Work item — Using the records that appear below, write out exactly the lines from the one with "Include turbine model, location" through the one with "09 September 2026", keeping both end lines.

Data extracts —

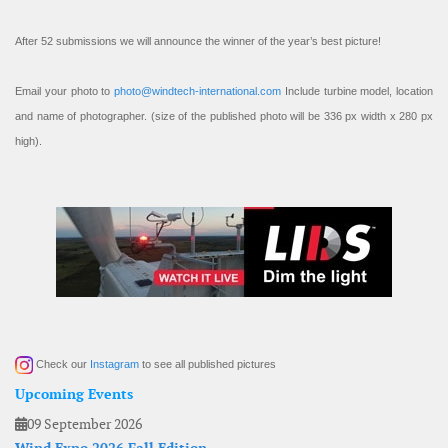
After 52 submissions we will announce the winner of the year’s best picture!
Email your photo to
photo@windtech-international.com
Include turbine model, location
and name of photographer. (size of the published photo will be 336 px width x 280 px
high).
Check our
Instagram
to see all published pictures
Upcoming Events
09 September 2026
...
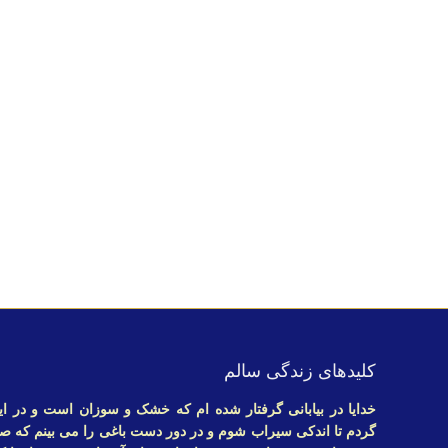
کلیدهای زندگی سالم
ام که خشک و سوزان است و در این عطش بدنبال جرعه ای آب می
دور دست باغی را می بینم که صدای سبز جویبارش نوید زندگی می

Solution for this task —
Include turbine model, location
and name of photographer. (size of the published photo will be 336 px width x 280 px
high).
Check our
Instagram
to see all published pictures
Upcoming Events
09 September 2026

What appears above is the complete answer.